● Texto proporcionado:
Me, the dreamer

Publicado 29 enero, 2012 por Vanessa Puga

La muchacha empezó a escribir desde la tierna infancia porque soñaba mucho. Veía el mundo no sólo a través del cristal mágico de la infancia, sino desde un caleidoscopio único que algunas personas poseen: la tinta fluyendo por las venas al ritmo del palpitar agitado, cual corazón de colibrí, de un mundo mágico e inexplorado que debe ser escupido sobre las hojas antes de que la ilusión se desvanezca y quede en el pasado sin pena ni gloria.

Conforme fue creciendo fue aguzando el sentido para percibir mejor ese mundo surreal que yace enfrente de los ojos de todos los hombres que transitan el planeta, pero no todos pueden (o quieren ver). Alimentó su mente con muchas novelas, de aventura, de romance, de ficción, de fantasía. Tenía junto a su mesa de noche una libreta y una pluma y poco a poco fue desarrollando el fino arte de escribir cuando el golpe de inspiración la despertaba bruscamente: garabatear la idea con el rush de adrenalina, sin prender la luz para no despertar a su hermana. Al día siguiente revisaba esas visiones que entre sueños, cual imágenes febriles, tomaban posesión de su mente y la obligaban a escribir, para depurarlas de las incoherencias propias del sonámbulo y transformarlas en narraciones.

● Información proporcionada:
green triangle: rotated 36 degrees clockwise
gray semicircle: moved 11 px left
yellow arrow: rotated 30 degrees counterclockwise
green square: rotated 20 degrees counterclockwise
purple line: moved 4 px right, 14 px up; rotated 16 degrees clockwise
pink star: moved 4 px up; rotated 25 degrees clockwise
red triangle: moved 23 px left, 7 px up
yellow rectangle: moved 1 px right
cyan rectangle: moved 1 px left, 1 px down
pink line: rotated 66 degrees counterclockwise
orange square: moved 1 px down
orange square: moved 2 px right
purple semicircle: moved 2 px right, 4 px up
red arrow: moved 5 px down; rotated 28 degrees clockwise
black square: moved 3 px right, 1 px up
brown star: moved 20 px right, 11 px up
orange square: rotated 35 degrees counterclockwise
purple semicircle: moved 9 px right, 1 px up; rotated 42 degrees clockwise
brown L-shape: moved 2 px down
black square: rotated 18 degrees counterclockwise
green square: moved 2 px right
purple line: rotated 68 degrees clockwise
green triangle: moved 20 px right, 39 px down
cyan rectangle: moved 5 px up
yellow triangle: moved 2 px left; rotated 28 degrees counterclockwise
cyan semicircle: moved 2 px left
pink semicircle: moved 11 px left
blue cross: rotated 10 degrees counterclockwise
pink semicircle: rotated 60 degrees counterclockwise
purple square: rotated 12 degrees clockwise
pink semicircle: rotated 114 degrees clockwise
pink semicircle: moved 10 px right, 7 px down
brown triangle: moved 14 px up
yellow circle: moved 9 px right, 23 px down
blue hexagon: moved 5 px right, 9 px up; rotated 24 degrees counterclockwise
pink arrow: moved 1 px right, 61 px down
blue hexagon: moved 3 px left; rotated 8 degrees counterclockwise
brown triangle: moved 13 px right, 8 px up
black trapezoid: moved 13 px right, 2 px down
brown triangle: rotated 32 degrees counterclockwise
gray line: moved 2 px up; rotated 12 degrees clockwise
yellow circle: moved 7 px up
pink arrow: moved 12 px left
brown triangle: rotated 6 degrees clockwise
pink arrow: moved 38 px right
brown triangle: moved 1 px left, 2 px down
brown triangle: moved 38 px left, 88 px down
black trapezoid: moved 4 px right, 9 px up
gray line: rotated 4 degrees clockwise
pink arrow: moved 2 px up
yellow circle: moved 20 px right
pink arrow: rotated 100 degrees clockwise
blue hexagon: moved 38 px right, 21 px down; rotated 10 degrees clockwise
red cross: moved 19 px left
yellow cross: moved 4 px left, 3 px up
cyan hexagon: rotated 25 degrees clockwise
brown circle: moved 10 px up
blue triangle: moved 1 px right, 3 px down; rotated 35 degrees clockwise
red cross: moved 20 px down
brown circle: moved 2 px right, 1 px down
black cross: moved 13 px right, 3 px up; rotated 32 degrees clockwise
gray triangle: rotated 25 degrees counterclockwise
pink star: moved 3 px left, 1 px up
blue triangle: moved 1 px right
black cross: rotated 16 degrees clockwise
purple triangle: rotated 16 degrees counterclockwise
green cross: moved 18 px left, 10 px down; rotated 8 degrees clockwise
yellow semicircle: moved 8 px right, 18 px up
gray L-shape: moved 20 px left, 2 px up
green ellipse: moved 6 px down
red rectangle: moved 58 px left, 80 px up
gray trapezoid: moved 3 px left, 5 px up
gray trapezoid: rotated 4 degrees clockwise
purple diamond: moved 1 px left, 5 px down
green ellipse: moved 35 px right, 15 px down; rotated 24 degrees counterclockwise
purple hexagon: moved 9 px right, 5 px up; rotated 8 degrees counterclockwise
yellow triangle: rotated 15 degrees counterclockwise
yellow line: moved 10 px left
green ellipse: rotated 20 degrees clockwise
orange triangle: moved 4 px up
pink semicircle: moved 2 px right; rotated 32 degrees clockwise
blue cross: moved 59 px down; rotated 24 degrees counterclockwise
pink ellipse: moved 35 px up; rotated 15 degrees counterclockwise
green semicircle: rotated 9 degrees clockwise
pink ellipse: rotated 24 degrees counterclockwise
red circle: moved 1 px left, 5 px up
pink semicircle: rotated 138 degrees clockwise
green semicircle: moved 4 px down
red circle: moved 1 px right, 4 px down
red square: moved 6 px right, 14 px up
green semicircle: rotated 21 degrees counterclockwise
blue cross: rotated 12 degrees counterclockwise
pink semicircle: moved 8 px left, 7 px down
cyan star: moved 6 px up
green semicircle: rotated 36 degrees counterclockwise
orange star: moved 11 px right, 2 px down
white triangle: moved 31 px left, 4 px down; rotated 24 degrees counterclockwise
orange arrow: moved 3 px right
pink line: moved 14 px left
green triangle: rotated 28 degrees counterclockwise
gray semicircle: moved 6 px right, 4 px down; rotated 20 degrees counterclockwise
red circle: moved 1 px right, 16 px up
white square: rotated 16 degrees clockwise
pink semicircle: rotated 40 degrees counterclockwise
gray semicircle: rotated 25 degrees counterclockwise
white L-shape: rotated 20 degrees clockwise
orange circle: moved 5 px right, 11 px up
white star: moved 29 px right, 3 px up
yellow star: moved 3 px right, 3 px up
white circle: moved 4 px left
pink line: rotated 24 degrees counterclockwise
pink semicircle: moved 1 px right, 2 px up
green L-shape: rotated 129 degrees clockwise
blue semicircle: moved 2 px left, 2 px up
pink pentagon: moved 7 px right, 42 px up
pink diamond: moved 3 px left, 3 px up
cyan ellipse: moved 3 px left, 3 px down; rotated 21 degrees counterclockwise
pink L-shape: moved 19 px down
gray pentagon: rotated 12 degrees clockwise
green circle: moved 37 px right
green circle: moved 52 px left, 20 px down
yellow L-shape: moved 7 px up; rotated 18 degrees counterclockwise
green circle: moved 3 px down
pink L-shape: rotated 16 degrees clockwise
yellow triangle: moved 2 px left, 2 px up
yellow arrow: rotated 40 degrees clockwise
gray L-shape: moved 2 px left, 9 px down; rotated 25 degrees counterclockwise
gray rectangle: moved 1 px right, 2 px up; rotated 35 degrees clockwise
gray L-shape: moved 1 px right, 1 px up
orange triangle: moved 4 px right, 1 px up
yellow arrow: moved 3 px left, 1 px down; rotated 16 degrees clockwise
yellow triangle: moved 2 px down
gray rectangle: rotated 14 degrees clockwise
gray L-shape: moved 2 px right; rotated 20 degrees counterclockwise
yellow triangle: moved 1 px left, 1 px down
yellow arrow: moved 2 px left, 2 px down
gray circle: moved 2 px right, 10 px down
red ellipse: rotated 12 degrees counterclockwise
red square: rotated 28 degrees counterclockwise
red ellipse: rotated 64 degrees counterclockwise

● Tarea por realizar: Continúa el texto sobre la muchacha que escribía sus sueños, empezando justo después de su última oración.

● Respuesta de tarea:
Fue haciéndose hábil tejedora de sueños y sus cuentos, en la prepa, se volvieron característicos. Sus amigos, los que la leían, sabían que todo parecía normal en sus relatos hasta llegar a la tercera línea en que el mundo se transfiguraba y nada era lo que parecía.  Muchos le auguraban la fama a través de las letras. Ella misma se la auguraba y soñaba con conocer a grandes literatos, codearse con los escritores que más la ilusionaban a través de sus letras. Construía muchos castillos entre metros y metros de papel garabateado. Poseía la curiosa habilidad de poder poner atención en clase al tiempo que garabateaba pedazos de historias, de poemas, pequeñas imágenes textuales. Siempre pegada a los libros, al papel, a la pluma.

Por azares de la vida y malas decisiones se alejó un poco del camino de la pluma. Sin embargo los momentos más infelices de su vida se veían sin duda ligados a la abstinencia de letras. Entre menos leía y menos escribía, más infeliz se sentía: menos soñaba. Estaba matando poco a poco esa luz característica en ella, ese vivir entre letras y sueños.

Años han pasado desde que retomó, con mayor brío las letras. Los sueños la vuelven a acosar con palabras susurradas al oído para escupirlas sobre el papel. Esculpe mundos con tinta. Crea sueños con letras. La lírica y la prosa con sus armas, filosas y agudas.

Tejedora de sueños. Soñadora profesional. Antaño amargada y desilusionada, hoy es la primera en poner nubes cual ladrillos. Ella es la chica que sonríe con picardía maquinando la nueva aventura arriesgada en pos de un mundo mejor, de éste o de aquel lado del papel (¿la pantalla?). Y si le preguntan quién es, ella sólo dirá “Yo soy Nerea, la soñadora”. Pues, a final de cuentas ¿qué vale una vida sin sueños e ilusiones?